> _Problem description_:
Would you return every line of the listing below that has "http" in it?

** Input records follows **

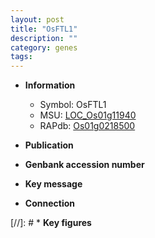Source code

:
 ```yaml
---
layout: post
title: "OsFTL1"
description: ""
category: genes
tags: 
---
```


* **Information**  
    + Symbol: OsFTL1  
    + MSU: [LOC_Os01g11940](http://rice.uga.edu/cgi-bin/ORF_infopage.cgi?orf=LOC_Os01g11940)  
    + RAPdb: [Os01g0218500](http://rapdb.dna.affrc.go.jp/viewer/gbrowse_details/irgsp1?name=Os01g0218500)  

* **Publication**  

* **Genbank accession number**  

* **Key message**  

* **Connection**  

[//]: # * **Key figures**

** End of Input records **

> _Exercise response_:
    + MSU: [LOC_Os01g11940](http://rice.uga.edu/cgi-bin/ORF_infopage.cgi?orf=LOC_Os01g11940)  
    + RAPdb: [Os01g0218500](http://rapdb.dna.affrc.go.jp/viewer/gbrowse_details/irgsp1?name=Os01g0218500)  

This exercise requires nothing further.